Alors que le projet de construction du Fly-Over au carrefour PK12 entre dans sa phase exécutoire, la Nouvelle Dynamique des Jeunes Travailleurs de la Rue (NDJTR) tire la sonnette d’alarme. Son Coordonnateur Général, Roméo Eyi Ntoutoume, plaide pour une implication directe des forces vives locales afin d’éviter une crise sociale majeure dans cette zone stratégique.
Le PK12 : Un poumon économique sous tension
Situé à la frontière entre les communes de Libreville et de Ntoum (3e arrondissement), le carrefour PK12 est bien plus qu’un simple axe routier : c’est la porte d’entrée principale de la capitale. La reconstruction de ce carrefour, bien que nécessaire au développement urbain, menace l’équilibre précaire de milliers de familles.
Selon un recensement rigoureux mené par la NDJTR — présente sur le site depuis plus de dix ans — le carrefour compte 1 056 commerçants actifs. Parmi eux, on dénombre :
- 721 Gabonais (dont une grande majorité de femmes âgées pour qui ce commerce est l’unique source de revenus) ;
- 335 commerçants issus de la sous-région (Cameroun, Bénin, Nigeria, Burkina Faso, Togo, Congo, Côte d’Ivoire).

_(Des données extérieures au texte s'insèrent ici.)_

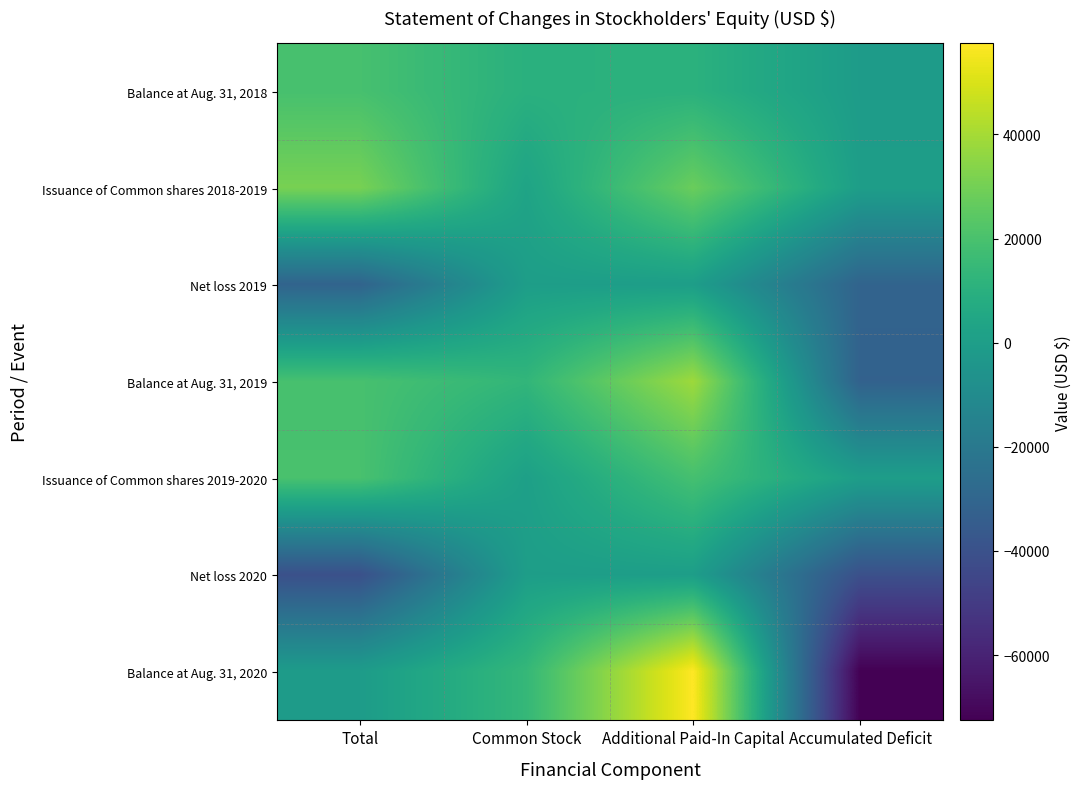

What is the maximum value shown in the chart?

57466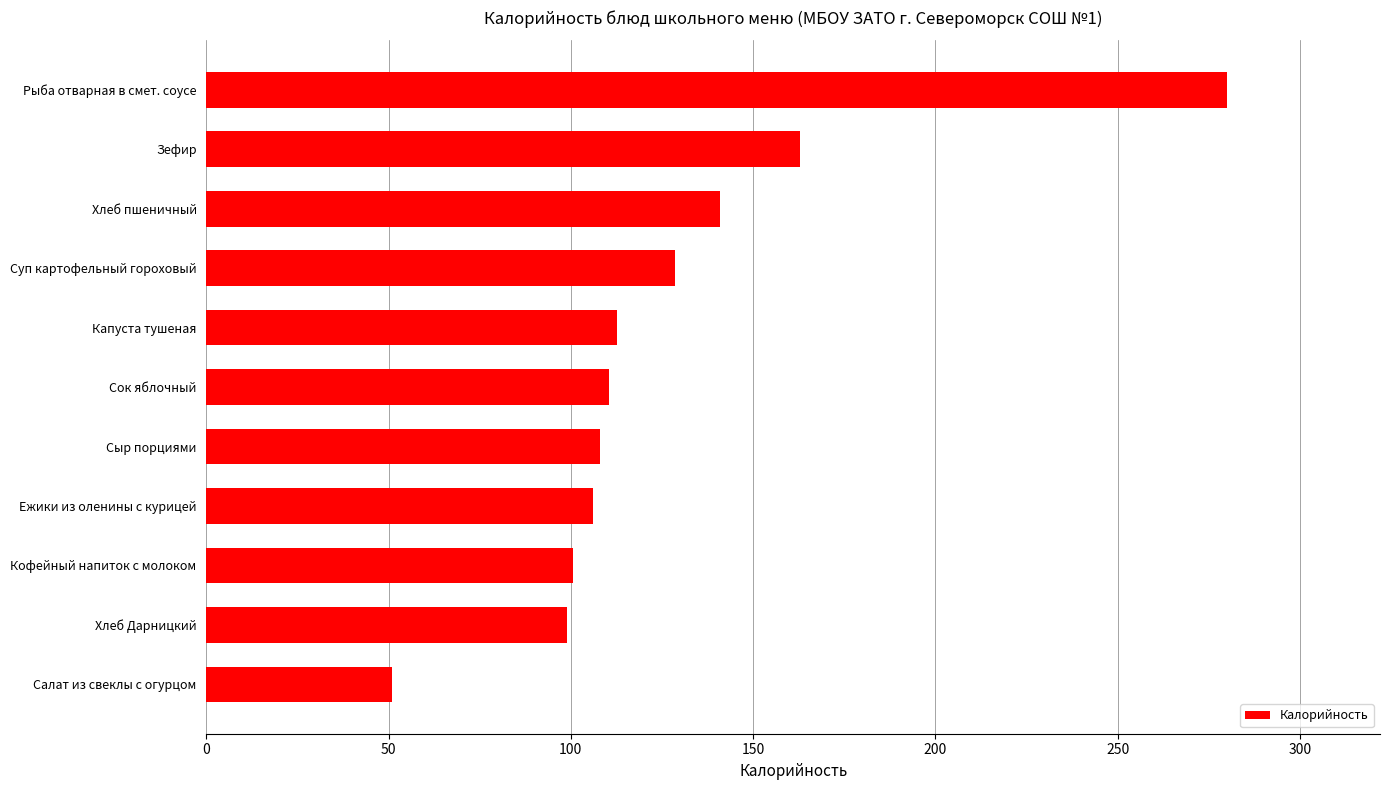

What position from the bottom is Капуста тушеная?

7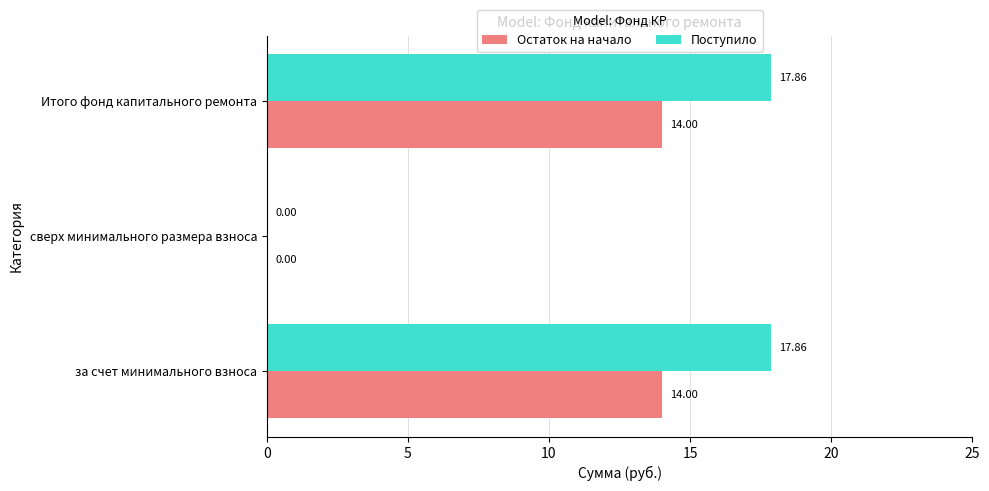

At which label is Поступило closest to 8?

сверх минимального размера взноса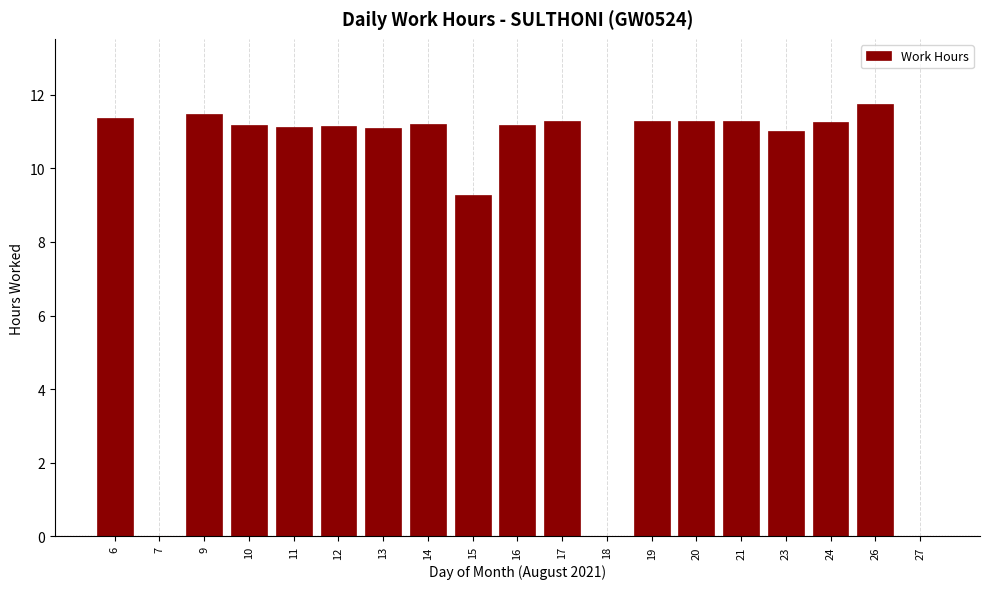

What is the sum of all values?

178.1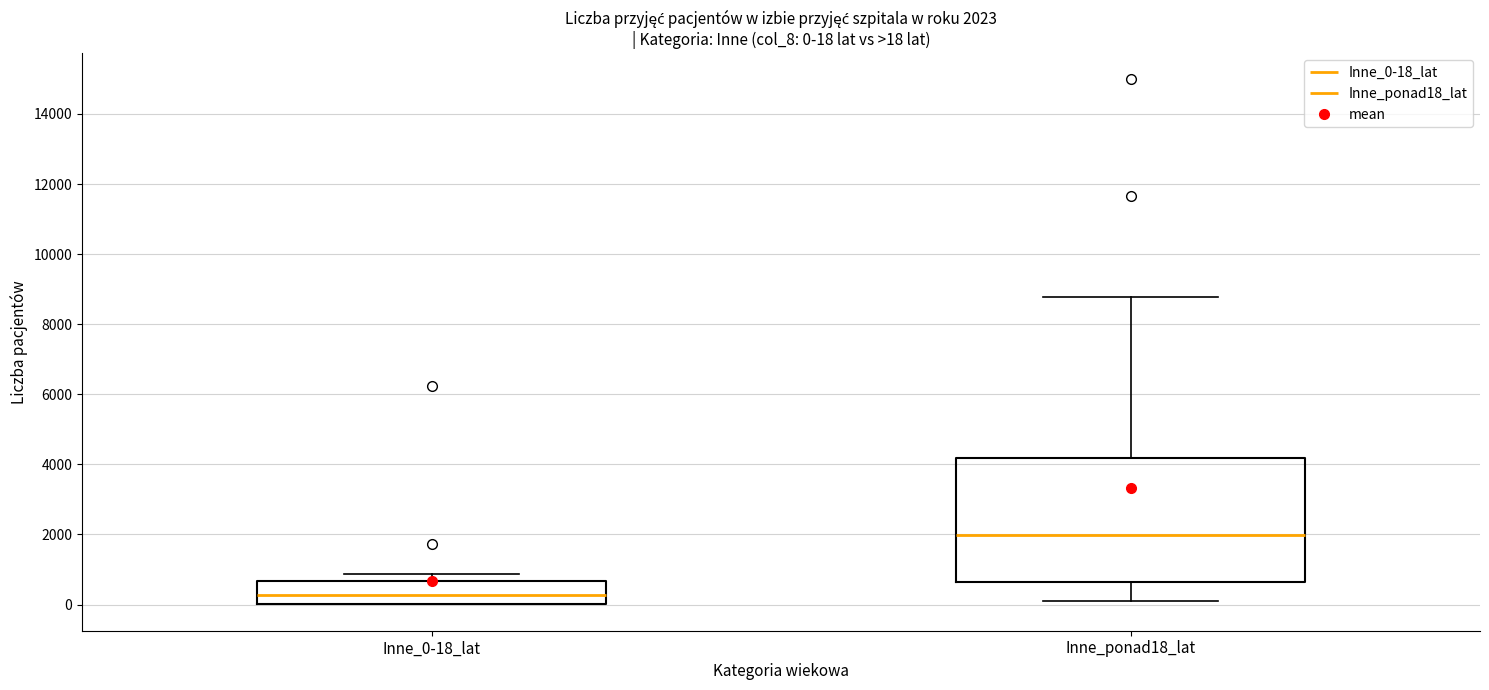

Which box has the highest median line?

Inne_ponad18_lat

« Toute interruption prolongée de leurs activités expose ces ménages à une précarité accrue », s’est inquiété Roméo Eyi Ntoutoume lors d’un entretien avec notre reporter.
L’échec du relogement : le cri du cœur des « vrais » déguerpis
Pour compenser l’impact du chantier, les autorités avaient annoncé le redéploiement des commerçants vers les marchés d’Oloumi (260 places) et du PK11 (environ 50 places). Cependant, la réalité du terrain est tout autre selon le responsable de la NDJTR : « Malheureusement, la majorité des bénéficiaires de ces places ne sont pas les véritables victimes du déguerpissement du PK12. » Cette situation laisse des centaines de commerçants sans solution de repli durable.
La NDJTR : du bénévolat à l’insertion professionnelle
L’organisation, composée notamment d’anciens repris de justice et de jeunes de la rue, a déjà prouvé son utilité publique. Entre le 24 et le 31 décembre dernier, ce sont ces jeunes bénévoles qui ont assuré le nettoyage intégral du site après les opérations de démolition, permettant aux riverains de passer les fêtes dans la salubrité.
Aujourd’hui, pour éviter que ces jeunes ne basculent dans l’oisiveté ou l’insécurité, la NDJTR propose aux promoteurs du projet Fly-Over un véritable plan de réinsertion :
- Main-d’œuvre locale : Embauche prioritaire sur le chantier pour les travaux non qualifiés.
- Maintenance du site : Participation aux opérations de nettoyage, de sécurisation et de gestion des flux autour du chantier.
- Services connexes : Gestion de points de restauration et de services logistiques pour les ouvriers.
Un enjeu de paix sociale
Pour l’heure, le projet peine à démarrer sa phase active. Les propositions de la NDJTR apparaissent comme une approche réaliste pour renforcer l’adhésion des populations au projet et garantir un climat social serein. Reste à savoir si les promoteurs et les autorités municipales sauront saisir cette main tendue pour faire du Fly-Over du PK12 un modèle de développement inclusif.